Serena Bensai Department of Diseases of the Thorax, GB Morgagni Hospital, Forlì (FC), Italy: * Dual authorship
Stefano Oldani Department of Diseases of the Thorax, GB Morgagni Hospital, Forlì (FC), Italy; * Dual authorship
Lara Bertolovic Department of Diseases of the Thorax, GB Morgagni Hospital, Forlì (FC), Italy
Cristiano Colinelli Department of Diseases of the Thorax, GB Morgagni Hospital, Forlì (FC), Italy
Siro Simoncelli Department of Diseases of the Thorax, GB Morgagni Hospital, Forlì (FC), Italy
Corrado Ghirotti Department of Diseases of the Thorax, GB Morgagni Hospital, Forlì (FC), Italy
Vanni Agnoletti Department of Anaesthesia and Intensive Care Unit, M. Bufalini Hospital, Cesena, Italy
Stefano Maitan Department of Anaesthesia and Intensive Care, G.B. Morgagni-Pierantoni Hospital, Forlì (FC), Italy
Luca Mezzatesta Department of Anaesthesia and Intensive Care Unit, M. Bufalini Hospital, Cesena, Italy
Giorgia Valpiani Research Innovation Office, S. Anna University Hospital of Ferrara, Ferrara, Italy
Claudia Ravaglia Department of Diseases of the Thorax, GB Morgagni Hospital, Forlì (FC), Italy
Venerino Poletti Department of Diseases of the Thorax, GB Morgagni Hospital, Forlì (FC), Italy; Department of Respiratory Diseases and Allergy, Aarhus University Hospital, Aarhus, Denmark; Department of Clinical, Integrated and Experimental Medicine (DIMES), School of Medicine, Alma Mater Studiorum University of Bologna, Italy
DOI: 10.36166/2531-4920-561
Introduction.
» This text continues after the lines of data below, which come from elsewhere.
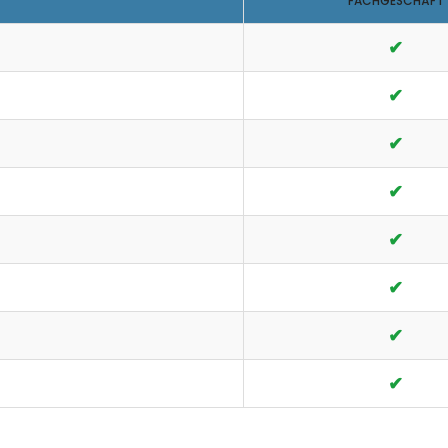
FACHGESCHÄFT
✔
✔
✔
✔
✔
✔
✔
✔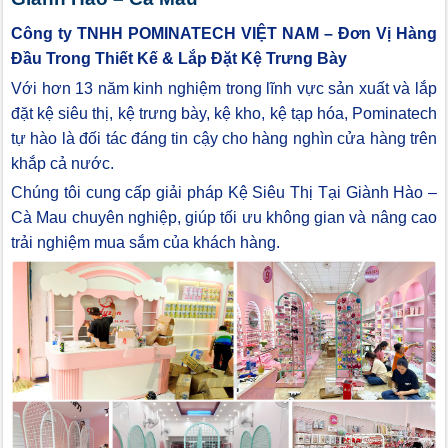
Công ty TNHH POMINATECH VIỆT NAM – Đơn Vị Hàng
Đầu Trong Thiết Kế & Lắp Đặt Kệ Trưng Bày
Với hơn 13 năm kinh nghiệm trong lĩnh vực sản xuất và lắp
đặt kệ siêu thị, kệ trưng bày, kệ kho, kệ tạp hóa, Pominatech
tự hào là đối tác đáng tin cậy cho hàng nghìn cửa hàng trên
khắp cả nước.
Chúng tôi cung cấp giải pháp Kệ Siêu Thị Tại Giành Hào –
Cà Mau chuyên nghiệp, giúp tối ưu không gian và nâng cao
trải nghiệm mua sắm của khách hàng.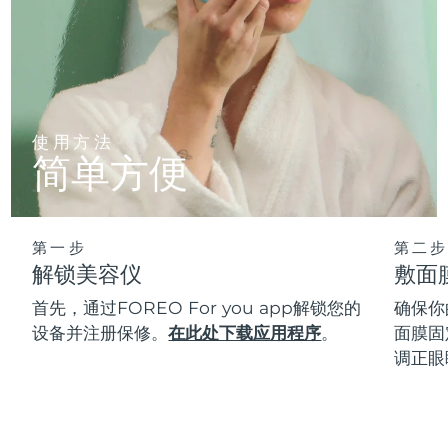
使用方法
简单方便
第一步
第二步
解锁美容仪
敷面
首先，通过FOREO For you app解锁您的
确保你
设备并注册保修。
在此处下载应用程序
。
面膜固
调正眼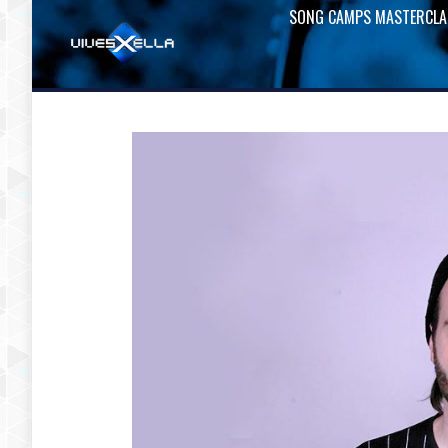
SONG CAMPS MASTERCLA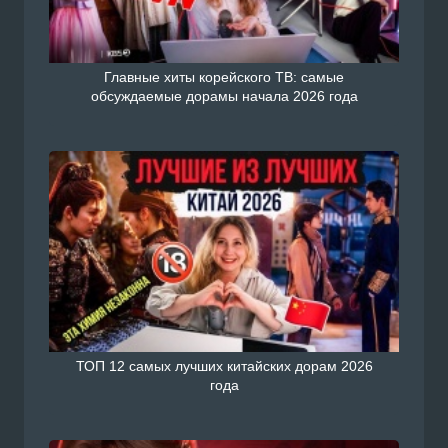
Главные хиты корейского ТВ: самые
обсуждаемые дорамы начала 2026 года
ТОП 12 самых лучших китайских дорам 2026
года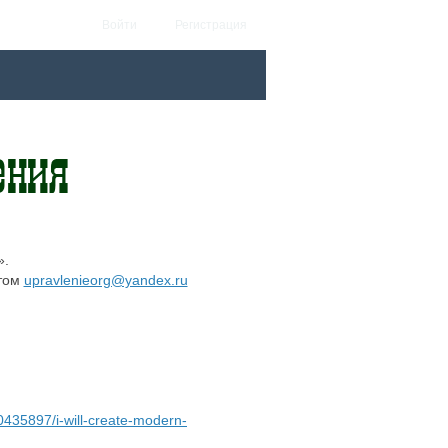
Войти
Регистрация
».
этом
upravlenieorg@yandex.ru
0435897/i-will-create-modern-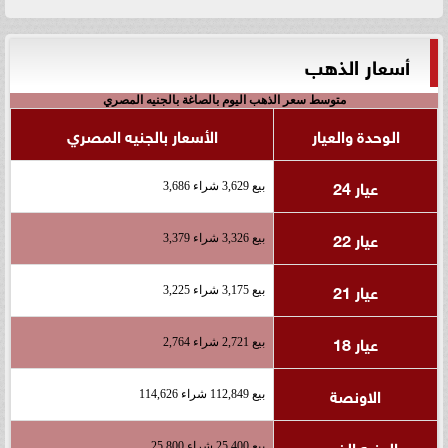
أسعار الذهب
متوسط سعر الذهب اليوم بالصاغة بالجنيه المصري
الوحدة والعيار
الأسعار بالجنيه المصري
عيار 24
بيع 3,629 شراء 3,686
عيار 22
بيع 3,326 شراء 3,379
عيار 21
بيع 3,175 شراء 3,225
عيار 18
بيع 2,721 شراء 2,764
الاونصة
بيع 112,849 شراء 114,626
الجنيه الذهب
بيع 25,400 شراء 25,800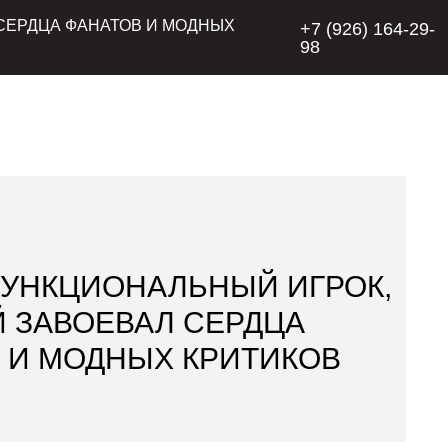
 СЕРДЦА ФАНАТОВ И МОДНЫХ
+7 (926) 164-29-
98
УНКЦИОНАЛЬНЫЙ ИГРОК,
 ЗАВОЕВАЛ СЕРДЦА
 И МОДНЫХ КРИТИКОВ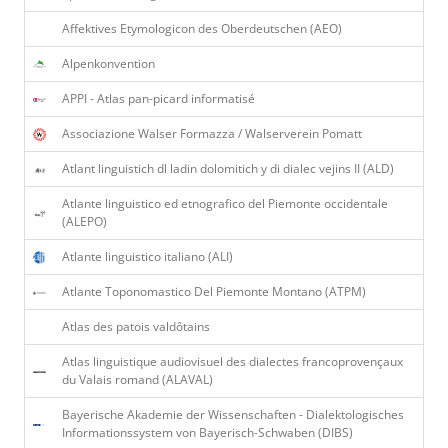
Affektives Etymologicon des Oberdeutschen (AEO)
Alpenkonvention
APPI - Atlas pan-picard informatisé
Associazione Walser Formazza / Walserverein Pomatt
Atlant linguistich dl ladin dolomitich y di dialec vejins II (ALD)
Atlante linguistico ed etnografico del Piemonte occidentale
(ALEPO)
Atlante linguistico italiano (ALI)
Atlante Toponomastico Del Piemonte Montano (ATPM)
Atlas des patois valdôtains
Atlas linguistique audiovisuel des dialectes francoprovençaux
du Valais romand (ALAVAL)
Bayerische Akademie der Wissenschaften - Dialektologisches
Informationssystem von Bayerisch-Schwaben (DIBS)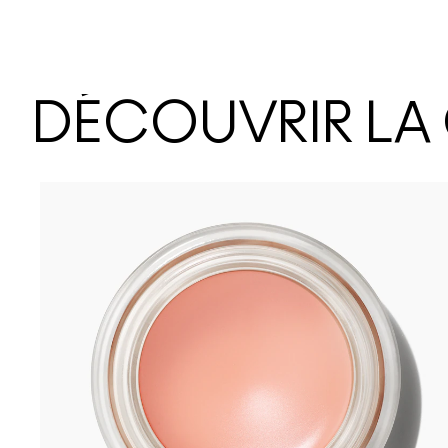
DÉCOUVRIR LA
To face the second outbreak of COVID-19, our Respiratory Ward at Morgagni- Pierantoni General Hospital (Forlì FC, Italy) underwent a reorganization and a Respiratory Semi-Intensive Care Unit (RSICU) of 16 beds was created. Material and methods. In this monocentric, retrospective, cohort study we report our experience in treating patients with moderate to severe acute respiratory failure due to COVID-19 infection. Results. 108 patients were admitted to our RSICU between the beginning of October and 31st December 2020 and included in this study, with a median PaO2/FiO2 of 133.5 mmHg [IQR 85.8-170.8]. CPAP therapy was the most used support system (64.8%) and was associated with the lowest mortality (14.3%). NIV was provided to 29 patients (26.8%), with higher mortality (41.3%, n = 12) and intubation rates (n = 6) compared to the continuous positive airway pressure (CPAP) cohort. Only 10 (9.5%) patients out of 108 underwent intubation, 6 (60%) of whom died. Coronary hearth diseases (CHD) and hypertension were higher among non-survivor, while there was no significant difference for IL-6 and D-dimer levels and CT Severity Score.
Discussion. The use of non-invasive ventilation was correlated with need of intubation only in few patients with moderate to severe COVID-19 related acute hypoxemic respiratory failure (AHRF). CPAP therapy showed the best outcomes, with a mortality rate of 14.3% (n = 10). The histopathologic, CT and pathophysiological features of the L-phenotype suggest that in these COVID-19 patients, intubation and high PEEP might not be necessary for alveolar recruitment. Thus, a non-invasive approach can be appropriate, and this is consistent with our data. Pre-existing comorbidities might also affect the outcome of COVID-19.
Conclusions. Our findings indicate that non-invasive ventilation, particularly CPAP therapy is feasible and can be effective in treating in deteriorating COVID-19 patients, reducing the need for ICUs transferal.